To help students cope with the death of Cameron Dabaghi ’11, residential college deans and masters opened their homes to mourning students. “You are not alone,” Branford College Dean Daniel Tauss wrote in an e-mail to Branfordians. “Let yourself be there for others, and for yourself.” Other resources include Mental Health and Counseling at YUHS, the Chaplain’s Office and Walden Peer Counseling.

As the campus dealt with the tragedy, reporters for the New York Daily News and the New York Post stationed themselves outside the Berkeley College gate, trying to interview students and reportedly identifying themselves as reporters for the Yale Daily News. The News has lodged complaints with both newspapers.

In order to let students participate in Wednesday night’s vigil, the Davenport senior housing draw, originally scheduled for the same time, was postponed.

The Silliman junior housing draw, however, proceeded as planned. At least seven Sillimanders will be annexed to an unknown location — a first for the college in recent memory.

Another bunch of Sillimanders who applied for summer fellowships received an e-mail Wednesday informing them that they had been awarded $1,000. Within an hour, another e-mail said the first had been sent accidentally; awards will be announced next week.

The gorilla strikes back. When someone in a gorilla suit entered professor Alex Nemerov’s History of Art lecture Wednesday, Nemerov stared the gorilla down until, recognizing defeat, he left. Nemerov picked up where he left off as if nothing had happened, prompting laughter.

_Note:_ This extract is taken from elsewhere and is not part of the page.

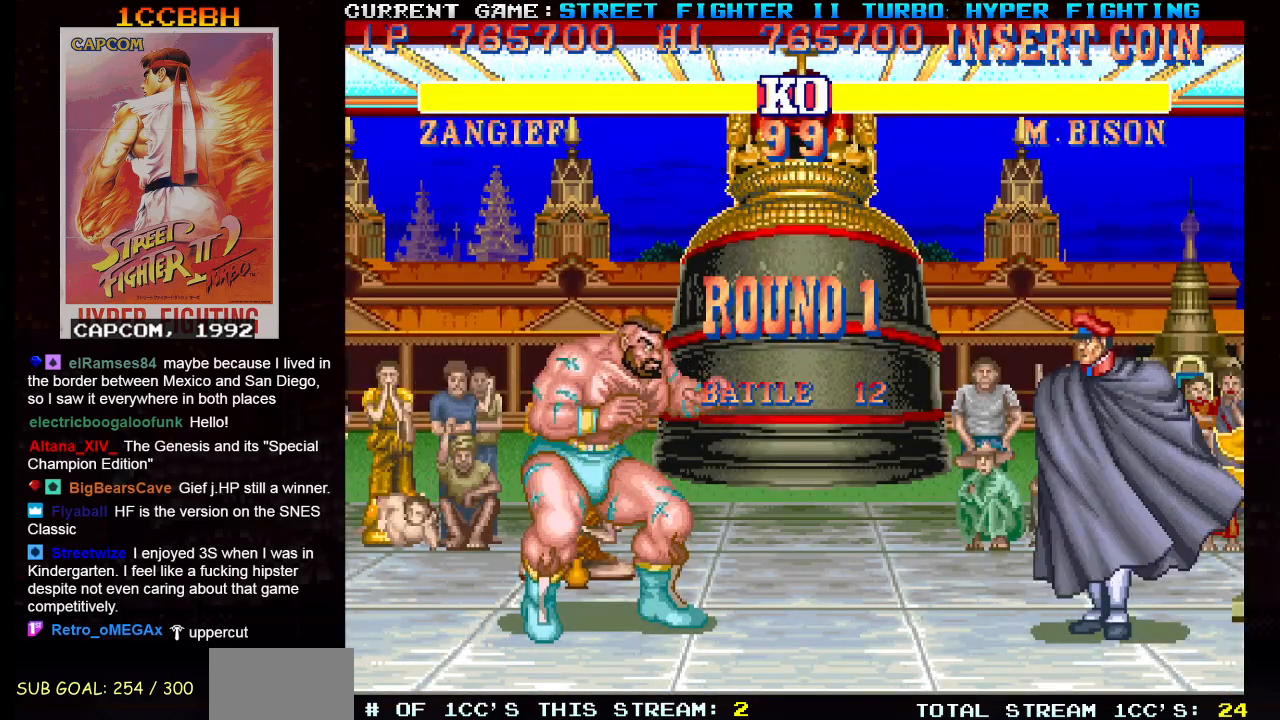
{"buttons": ["SQUARE", "TRIANGLE", "R1"], "left_stick": "center", "events": []}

Today is college admissions decision day. Though Yale’s decisions go live at 5 p.m., Harvard has already announced a record-low admissions rate of 6.9 percent for the class of 2014.

In a Daily Princetonian blog post, Bryony Roberts ’04, a Princeton architecture graduate student, wrote that on an academic level, Yale and Princeton are identical. But, she said, Yale students are more active, liberal and “artsy” than the socially conservative and “preppy” Princetonians.

Rain, rain, gone away. IM games resume today after being rained out for three days straight.

THIS DAY IN YALE HISTORY

1946 James F. Mathias, Yale’s assistant director of studies, reported that the 1,037 returned service men enrolled at Yale in the fall had earned good academic records.